The men from the steam room, plus their partners, ended up sitting in the front row of our show that night. They were wasted. I should also mention that the man who had relayed the postcard story was wearing a see-through shirt. At first, I thought they loved the show. Lines in scenes that never got laughs were getting raucous responses, and I thought we were in for a good time. Their slightly buzzed reverie, however, soon gave way to drunken belligerence. We play an improv game called Scene Tag in our show, and I have to get a bunch of suggestions for it, including a line of dialogue that you have said that day. When I asked for this, Mesh Shirt’s boyfriend said, “(Name of Cruise Line I work on) sucks.”* I was momentarily taken aback that I knew exactly why he thought the cruise line sucked and I debated bringing up the whole postcard fiasco, but better judgment prevailed. While I usually take the first suggestion I hear (provided it’s appropriate for an all ages show), I’m enough of a scaredy cat that I thought the higher ups would somehow get upset if they ever heard about it, so I weakly laughed and said, “How about something that won’t get me fired”* and moved on.

Our problems with the front row resurfaced during our next game.

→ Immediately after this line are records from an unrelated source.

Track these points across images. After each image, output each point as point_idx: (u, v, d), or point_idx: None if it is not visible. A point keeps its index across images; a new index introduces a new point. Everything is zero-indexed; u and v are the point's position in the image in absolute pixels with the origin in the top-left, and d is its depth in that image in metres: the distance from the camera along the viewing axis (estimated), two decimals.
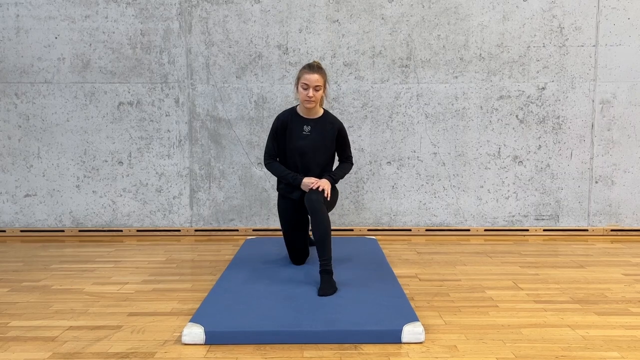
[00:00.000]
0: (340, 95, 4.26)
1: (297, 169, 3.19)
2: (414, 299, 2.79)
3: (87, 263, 3.56)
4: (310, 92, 3.02)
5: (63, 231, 4.37)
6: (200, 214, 4.36)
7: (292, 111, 3.23)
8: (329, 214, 4.13)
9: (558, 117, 4.27)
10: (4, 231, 4.37)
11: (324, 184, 3.04)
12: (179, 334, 2.35)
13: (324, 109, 3.24)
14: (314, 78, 3.01)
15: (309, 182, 3.06)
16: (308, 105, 3.08)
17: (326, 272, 2.80)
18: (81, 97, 4.27)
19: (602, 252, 3.84)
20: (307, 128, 3.17)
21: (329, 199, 3.03)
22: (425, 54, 4.23)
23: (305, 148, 3.16)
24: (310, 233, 3.42)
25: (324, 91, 3.11)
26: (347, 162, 3.34)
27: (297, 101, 3.19)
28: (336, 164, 3.41)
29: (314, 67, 3.04)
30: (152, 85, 4.25)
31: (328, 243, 2.85)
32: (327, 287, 2.74)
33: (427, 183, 4.33)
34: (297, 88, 3.09)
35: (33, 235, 4.36)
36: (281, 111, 3.97)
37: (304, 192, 3.11)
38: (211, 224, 4.38)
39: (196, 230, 4.37)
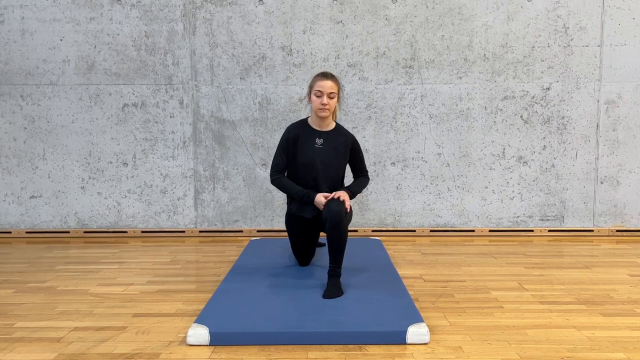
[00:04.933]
0: (344, 97, 4.25)
1: (306, 183, 3.02)
2: (419, 300, 2.79)
3: (92, 264, 3.57)
4: (325, 100, 2.90)
5: (68, 232, 4.38)
6: (204, 215, 4.37)
7: (303, 123, 3.10)
8: None
9: (563, 118, 4.25)
10: (10, 232, 4.39)
11: (344, 195, 2.84)
12: (183, 335, 2.35)
13: (336, 122, 3.13)
14: (328, 84, 2.90)
15: (324, 197, 2.88)
16: (322, 114, 2.95)
17: (334, 275, 2.79)
18: (86, 98, 4.28)
19: (608, 252, 3.83)
20: (319, 140, 3.03)
21: (348, 210, 2.84)
22: (429, 55, 4.22)
23: (317, 161, 3.01)
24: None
25: (337, 100, 3.00)
26: (363, 176, 3.16)
27: (309, 111, 3.12)
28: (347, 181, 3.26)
29: (327, 75, 2.94)
30: (156, 86, 4.26)
31: (342, 255, 2.78)
32: (333, 290, 2.72)
33: (431, 184, 4.32)
34: (310, 97, 2.97)
35: (38, 236, 4.38)
36: (289, 121, 3.97)
37: (317, 209, 2.93)
38: (215, 225, 4.38)
39: (200, 232, 4.38)
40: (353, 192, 3.01)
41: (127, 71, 4.25)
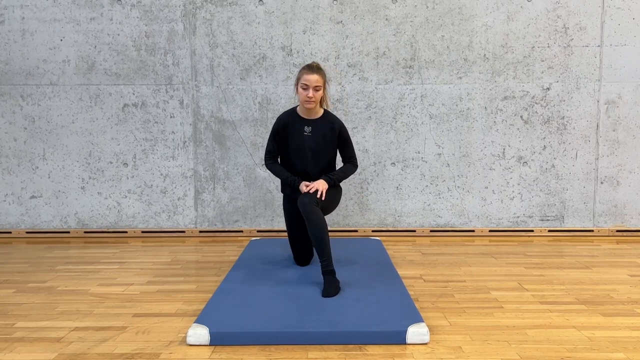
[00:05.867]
0: (344, 97, 4.26)
1: (298, 170, 3.19)
2: (419, 300, 2.79)
3: (93, 264, 3.57)
4: (310, 93, 3.02)
5: (68, 232, 4.38)
6: (204, 215, 4.37)
7: (292, 112, 3.23)
8: (332, 213, 4.14)
9: (563, 118, 4.25)
10: (10, 232, 4.39)
11: (318, 185, 3.02)
12: (183, 334, 2.35)
13: (324, 109, 3.23)
14: (313, 78, 3.01)
15: (305, 186, 3.06)
16: (308, 106, 3.08)
17: (328, 272, 2.80)
18: (86, 99, 4.28)
19: (608, 253, 3.83)
20: (307, 128, 3.17)
21: (323, 198, 2.99)
22: (429, 55, 4.22)
23: (306, 149, 3.16)
24: None
25: (324, 91, 3.11)
26: (349, 163, 3.29)
27: (298, 102, 3.19)
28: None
29: (313, 68, 3.05)
30: (156, 86, 4.27)
31: (326, 244, 2.83)
32: (330, 287, 2.74)
33: (431, 184, 4.32)
34: (297, 89, 3.09)
35: (38, 236, 4.38)
36: (282, 112, 3.98)
37: None
38: (216, 225, 4.38)
39: (201, 232, 4.38)
40: (333, 179, 3.13)
41: (128, 71, 4.26)
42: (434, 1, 4.18)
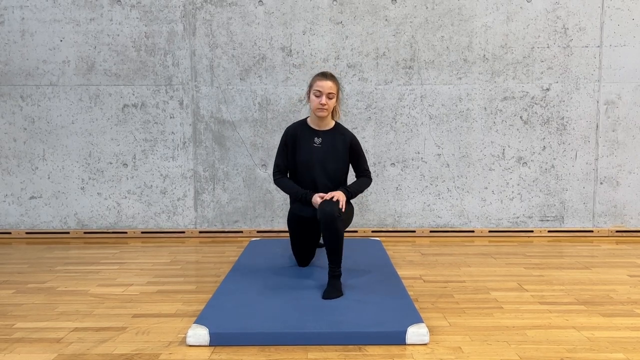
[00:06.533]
0: (343, 97, 4.26)
1: (307, 183, 3.03)
2: (418, 301, 2.79)
3: (92, 265, 3.57)
4: (323, 99, 2.90)
5: (68, 233, 4.38)
6: (204, 215, 4.37)
7: (302, 123, 3.11)
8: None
9: (562, 118, 4.26)
10: (10, 233, 4.39)
11: (339, 195, 2.83)
12: (183, 335, 2.35)
13: (335, 121, 3.12)
14: (327, 85, 2.90)
15: (320, 197, 2.87)
16: (320, 114, 2.96)
17: (334, 277, 2.78)
18: (86, 99, 4.28)
19: (607, 253, 3.83)
20: (317, 140, 3.04)
21: (343, 210, 2.81)
22: (429, 55, 4.22)
23: (316, 160, 3.01)
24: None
25: (337, 100, 3.00)
26: (364, 176, 3.13)
27: (308, 111, 3.12)
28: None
29: (327, 75, 2.94)
30: (156, 87, 4.27)
31: (339, 254, 2.77)
32: (332, 290, 2.72)
33: (431, 184, 4.33)
34: (309, 96, 2.97)
35: (38, 237, 4.38)
36: (289, 121, 3.98)
37: (316, 209, 2.88)
38: (215, 226, 4.38)
39: (200, 232, 4.38)
40: (350, 192, 2.98)
41: (127, 72, 4.26)
42: (434, 1, 4.18)
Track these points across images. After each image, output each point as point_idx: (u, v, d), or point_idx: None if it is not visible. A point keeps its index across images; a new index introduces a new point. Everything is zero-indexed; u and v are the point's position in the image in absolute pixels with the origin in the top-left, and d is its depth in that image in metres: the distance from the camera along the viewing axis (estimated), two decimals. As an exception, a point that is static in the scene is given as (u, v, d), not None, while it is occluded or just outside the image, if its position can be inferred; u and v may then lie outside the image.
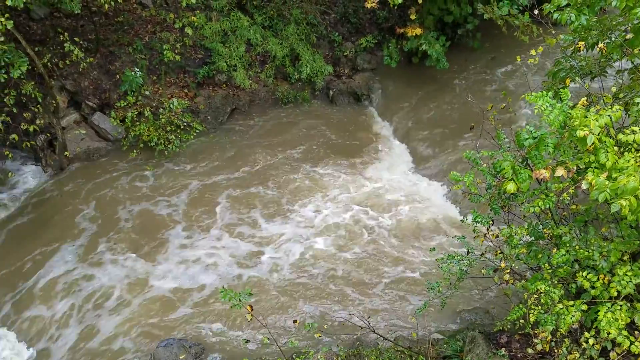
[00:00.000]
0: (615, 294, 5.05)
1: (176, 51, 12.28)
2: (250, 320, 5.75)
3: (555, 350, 5.68)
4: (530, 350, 5.97)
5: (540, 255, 5.95)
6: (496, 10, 12.21)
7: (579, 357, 5.40)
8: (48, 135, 11.45)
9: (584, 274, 5.30)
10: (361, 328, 7.02)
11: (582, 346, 5.34)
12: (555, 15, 6.48)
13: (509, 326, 6.65)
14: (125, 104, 11.73)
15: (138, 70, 11.91)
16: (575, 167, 4.97)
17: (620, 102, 5.90)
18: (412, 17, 13.12)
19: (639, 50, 5.95)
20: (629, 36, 6.13)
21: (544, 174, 4.98)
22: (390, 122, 13.53)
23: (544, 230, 5.99)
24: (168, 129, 11.72)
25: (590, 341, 5.17)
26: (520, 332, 6.74)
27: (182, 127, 11.93)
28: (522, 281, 6.32)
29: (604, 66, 6.93)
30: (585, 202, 6.33)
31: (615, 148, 4.83)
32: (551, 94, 5.36)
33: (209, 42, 13.21)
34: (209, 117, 12.90)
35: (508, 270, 6.28)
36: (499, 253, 6.58)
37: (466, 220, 7.22)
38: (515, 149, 5.64)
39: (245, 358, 7.57)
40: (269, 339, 6.72)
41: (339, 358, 7.21)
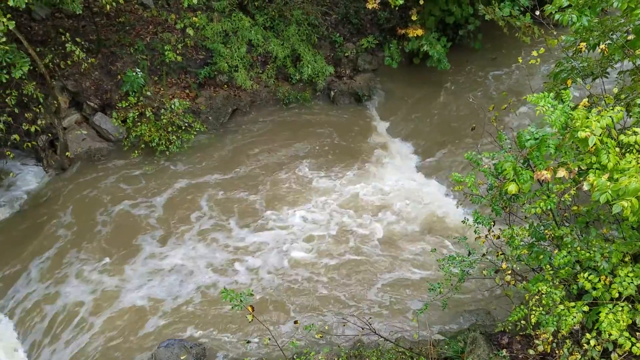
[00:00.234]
0: (617, 295, 5.05)
1: (177, 52, 12.30)
2: (252, 320, 5.75)
3: (557, 352, 5.67)
4: (531, 352, 5.95)
5: (541, 256, 5.95)
6: (497, 11, 12.21)
7: (580, 359, 5.39)
8: (49, 135, 11.45)
9: (586, 275, 5.29)
10: (362, 329, 7.02)
11: (584, 347, 5.33)
12: (556, 16, 6.50)
13: (510, 327, 6.65)
14: (127, 104, 11.74)
15: (139, 70, 11.92)
16: (576, 168, 4.97)
17: (622, 103, 5.90)
18: (414, 18, 13.14)
19: (641, 51, 5.95)
20: (630, 37, 6.14)
21: (546, 175, 4.98)
22: (391, 123, 13.52)
23: (546, 232, 5.98)
24: (169, 129, 11.73)
25: (592, 342, 5.16)
26: (521, 333, 6.74)
27: (183, 127, 11.94)
28: (524, 282, 6.32)
29: (605, 67, 6.93)
30: (586, 203, 6.32)
31: (617, 149, 4.83)
32: (552, 95, 5.36)
33: (210, 42, 13.22)
34: (210, 118, 12.90)
35: (509, 271, 6.27)
36: (501, 254, 6.58)
37: (467, 221, 7.21)
38: (517, 150, 5.64)
39: (246, 358, 7.58)
40: (270, 339, 6.72)
41: (340, 359, 7.21)
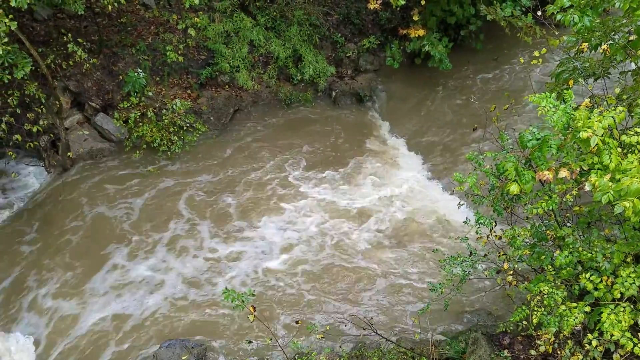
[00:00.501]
0: (619, 295, 5.04)
1: (179, 52, 12.30)
2: (253, 321, 5.76)
3: (558, 352, 5.66)
4: (533, 352, 5.95)
5: (543, 256, 5.94)
6: (499, 11, 12.19)
7: (582, 359, 5.39)
8: (51, 135, 11.47)
9: (587, 275, 5.29)
10: (364, 329, 7.02)
11: (585, 348, 5.32)
12: (558, 17, 6.49)
13: (511, 327, 6.64)
14: (129, 104, 11.75)
15: (141, 71, 11.93)
16: (578, 169, 4.97)
17: (624, 104, 5.89)
18: (415, 18, 13.13)
19: (643, 51, 5.95)
20: (632, 37, 6.14)
21: (547, 175, 4.98)
22: (392, 123, 13.52)
23: (547, 232, 5.97)
24: (171, 129, 11.74)
25: (594, 343, 5.16)
26: (523, 334, 6.73)
27: (184, 128, 11.95)
28: (525, 282, 6.31)
29: (607, 67, 6.92)
30: (588, 203, 6.32)
31: (619, 149, 4.82)
32: (554, 95, 5.36)
33: (211, 43, 13.23)
34: (211, 118, 12.91)
35: (511, 272, 6.27)
36: (502, 254, 6.57)
37: (469, 221, 7.21)
38: (519, 150, 5.64)
39: (247, 358, 7.58)
40: (271, 339, 6.72)
41: (341, 359, 7.21)
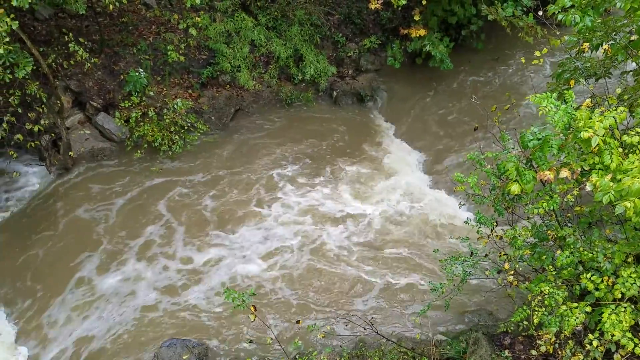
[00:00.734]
0: (620, 295, 5.04)
1: (180, 52, 12.30)
2: (254, 320, 5.76)
3: (559, 352, 5.66)
4: (533, 352, 5.95)
5: (544, 256, 5.94)
6: (500, 11, 12.19)
7: (583, 359, 5.39)
8: (52, 135, 11.47)
9: (588, 275, 5.29)
10: (364, 329, 7.02)
11: (586, 348, 5.33)
12: (559, 17, 6.49)
13: (512, 328, 6.64)
14: (130, 104, 11.76)
15: (142, 70, 11.94)
16: (579, 169, 4.96)
17: (625, 104, 5.89)
18: (416, 18, 13.13)
19: (644, 51, 5.95)
20: (633, 37, 6.13)
21: (548, 175, 4.97)
22: (393, 123, 13.52)
23: (548, 232, 5.98)
24: (172, 129, 11.74)
25: (594, 343, 5.16)
26: (523, 334, 6.73)
27: (186, 127, 11.96)
28: (526, 283, 6.31)
29: (608, 67, 6.92)
30: (589, 203, 6.31)
31: (620, 149, 4.82)
32: (555, 95, 5.36)
33: (212, 42, 13.23)
34: (212, 118, 12.91)
35: (512, 272, 6.27)
36: (503, 254, 6.57)
37: (470, 221, 7.21)
38: (520, 150, 5.64)
39: (248, 358, 7.59)
40: (272, 339, 6.73)
41: (342, 359, 7.21)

Randall, Beth and I were all playing it and it was going fine when all of a sudden Postcard Guy started yelling out the name of the Cruise Director (whom we’ll call Sammy for the sake of this entry). Since he was so far gone, it sounded like, “Saaammy! Sam-MEEE! Sammy sucks! Sammy sucks!” At this point I began to think that this guy had an unreasonable expectation about how the U.S. Postal Service works off a ship in the middle of the ocean. Luckily they left soon afterwards and our show was able to continue undisturbed. And while I never saw him again, I knew two things about Postcard Guy: he loves his postcards and he loves the word “sucks.”

*He said the real swear word. I am editing for content because I think sometimes my grandmother reads this.

*He said the actual cruise line. I’m just trying to keep this as generic as possible to avoid hurt feelings.

*Probably a sign that I’ve been working on the cruise ship for too long. Singleton acts like jugglers, stand-up comedians, and ventriloquists say something to this effect whenever they say something remotely controversial, and when I say “remotely” I mean “not at all.” It’s a hack line and I apologize to everyone in the audience for saying it.